PSA-Aulnay, coincé dans une zone industrielle immonde, pourrait devenir un lieu de réflexion et d’action de valeur mondiale. Certes, pas en un mois, pas en un an, pas même en dix ans peut-être. Mais n’est-il pas essentiel, compte tenu de la merde suffocante où nous sommes plongés, de relever enfin la tête ? D’avoir de l’ambition ? De tenter des coups susceptibles au moins de redonner un peu d’espoir ? Une telle initiative est inconcevable sans un débat social de qualité. Sans un engagement collectif sans faille. Sans la garantie qu’on ne laissera pas tomber les prolos d’Aulnay et d’ailleurs.

Est- ce concevable ? Je ne sais. Les forces politiques, Verts compris, sont en dessous de tout. Si l’on met de côté le friselis à peine perceptible de leurs microscopiques divergences, chacun peut voir ce qui se prépare. Le marché automobile français est dit « mature ». Trop de gens ont trop de bagnoles – une, deux, trois-, souvent récentes, rarement à bout de souffle. Renault importe, ce traître, des voitures low cost assemblées en Roumanie, comme la Logan. Le client devient rare. La seule perspective de relance, c’est la prime à la casse, associée à des modèles nouveaux, que l’industrie du mensonge – la pub – rendra appétissants. Toute la classe politique, malgré ce que certains prétendent, est au fond d’accord avec ce modèle, qui nous condamne tous.

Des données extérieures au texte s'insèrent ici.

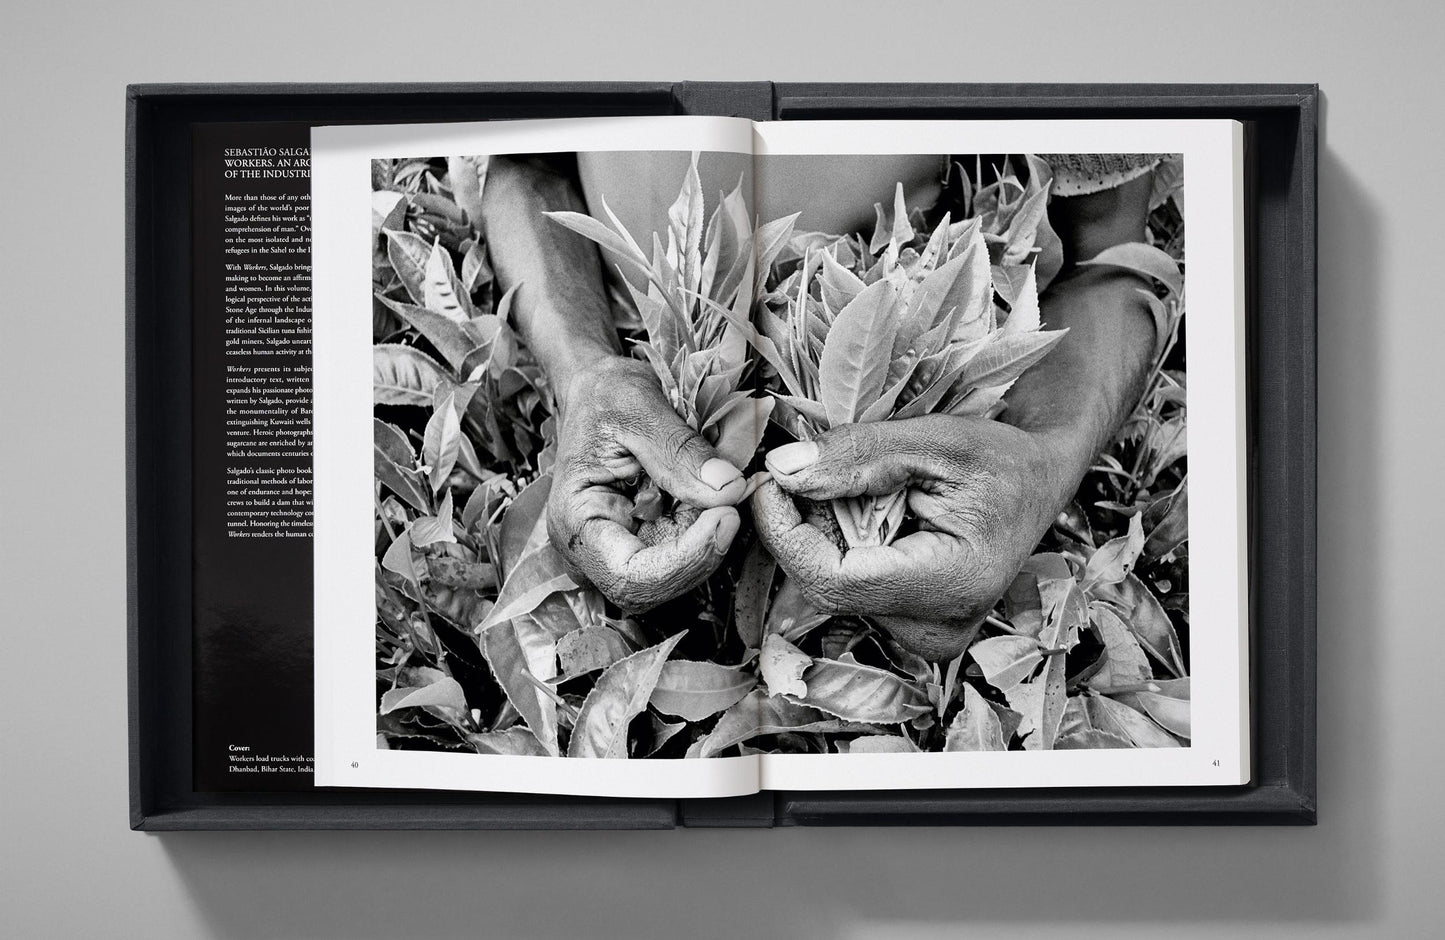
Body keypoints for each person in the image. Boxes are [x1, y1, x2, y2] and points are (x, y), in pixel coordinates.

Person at [480, 151, 1168, 660]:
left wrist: (1044, 457)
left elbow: (1109, 252)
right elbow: (523, 160)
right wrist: (583, 371)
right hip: (648, 403)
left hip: (906, 442)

Alors quoi ? Alors, en attendant mieux, parler. Se parler. Réfléchir. Ensuite entraîner. Et ne jamais oublier que nous n’avons rien à attendre de ceux qui dirigent, quelle que soit leur couleur. Tant que la société ne sera pas en mouvement, les castes professionnelles au pouvoir resteront au service de la destruction. C’est l’histoire de la poule et de l’œuf ? En effet. Sommes-nous la poule, sommes-nous l’œuf ? Je m’en fous. J’attends l’omelette.